# WORK TO COMPLETE:
Each line starting at the one that contains "index mcp: (754, 547)" and ending at the one that contains "middle mcp: (806, 591)" must be returned exactly, and the rest of the listing is left out.

-- -- --

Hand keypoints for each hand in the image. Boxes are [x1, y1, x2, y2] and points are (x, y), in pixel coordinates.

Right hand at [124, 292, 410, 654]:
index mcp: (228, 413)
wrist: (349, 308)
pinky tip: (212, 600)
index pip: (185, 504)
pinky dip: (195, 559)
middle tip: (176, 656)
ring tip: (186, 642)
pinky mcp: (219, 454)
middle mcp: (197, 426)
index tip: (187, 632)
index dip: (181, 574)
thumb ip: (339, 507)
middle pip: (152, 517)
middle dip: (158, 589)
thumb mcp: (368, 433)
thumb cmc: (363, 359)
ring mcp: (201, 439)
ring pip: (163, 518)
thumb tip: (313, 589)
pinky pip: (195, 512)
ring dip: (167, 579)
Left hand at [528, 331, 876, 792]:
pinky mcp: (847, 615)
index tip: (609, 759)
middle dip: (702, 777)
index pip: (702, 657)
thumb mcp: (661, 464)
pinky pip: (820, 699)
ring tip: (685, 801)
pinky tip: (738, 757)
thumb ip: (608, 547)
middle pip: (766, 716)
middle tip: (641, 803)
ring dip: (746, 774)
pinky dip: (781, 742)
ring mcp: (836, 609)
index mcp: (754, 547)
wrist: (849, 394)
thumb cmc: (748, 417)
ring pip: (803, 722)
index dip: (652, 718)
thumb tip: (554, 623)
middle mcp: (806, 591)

-- -- --

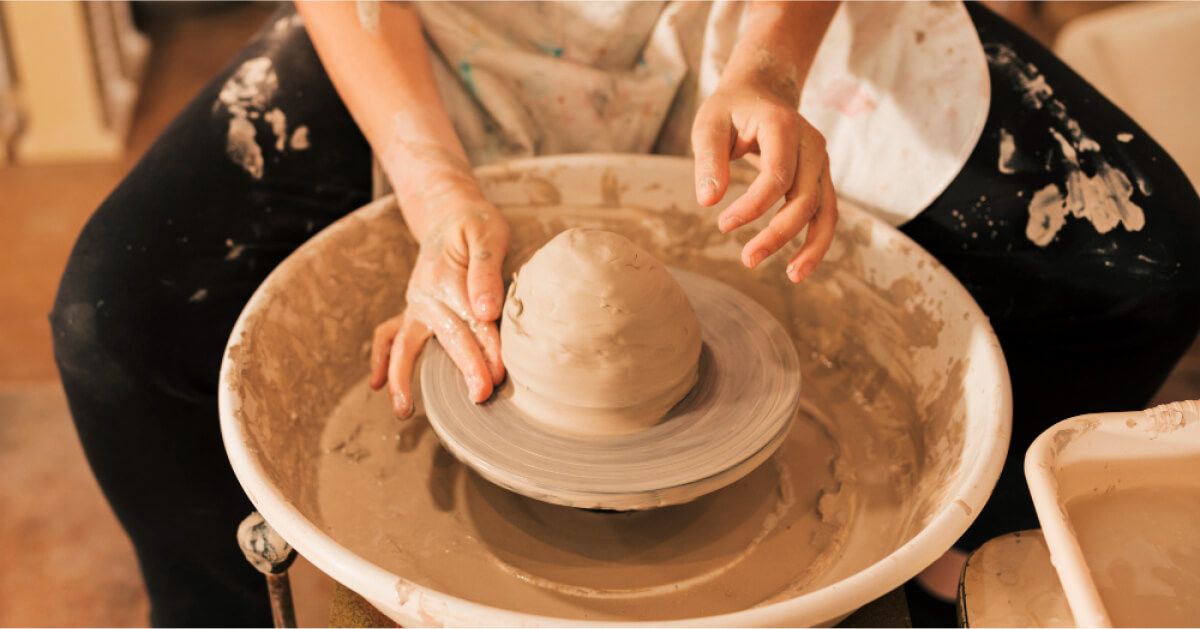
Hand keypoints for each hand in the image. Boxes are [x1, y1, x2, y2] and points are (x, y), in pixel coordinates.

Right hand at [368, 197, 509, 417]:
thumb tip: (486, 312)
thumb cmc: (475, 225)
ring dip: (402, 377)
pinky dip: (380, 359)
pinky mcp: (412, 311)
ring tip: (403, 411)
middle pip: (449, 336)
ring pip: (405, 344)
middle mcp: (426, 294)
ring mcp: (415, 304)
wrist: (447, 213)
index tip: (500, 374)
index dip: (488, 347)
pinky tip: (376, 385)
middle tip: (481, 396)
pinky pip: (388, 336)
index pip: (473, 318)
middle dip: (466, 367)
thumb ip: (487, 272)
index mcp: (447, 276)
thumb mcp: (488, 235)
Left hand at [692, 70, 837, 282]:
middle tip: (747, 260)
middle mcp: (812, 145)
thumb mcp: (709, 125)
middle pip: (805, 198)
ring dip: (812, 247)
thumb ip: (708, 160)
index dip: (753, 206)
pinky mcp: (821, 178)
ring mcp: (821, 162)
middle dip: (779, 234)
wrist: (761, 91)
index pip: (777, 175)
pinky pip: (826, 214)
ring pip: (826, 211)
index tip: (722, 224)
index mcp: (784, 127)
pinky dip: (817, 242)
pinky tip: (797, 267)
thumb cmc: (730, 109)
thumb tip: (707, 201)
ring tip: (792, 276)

-- -- --

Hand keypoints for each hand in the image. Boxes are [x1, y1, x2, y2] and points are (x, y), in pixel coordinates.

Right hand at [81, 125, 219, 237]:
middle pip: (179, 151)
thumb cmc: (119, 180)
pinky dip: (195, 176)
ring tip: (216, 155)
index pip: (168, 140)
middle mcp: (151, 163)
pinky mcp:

-- -- --

# ANSWER TO THIS EXERCISE:
index mcp: (754, 547)
wrist: (849, 394)
thumb cmc: (748, 417)
ring pip: (803, 722)
index dip: (652, 718)
thumb tip: (554, 623)
middle mcp: (806, 591)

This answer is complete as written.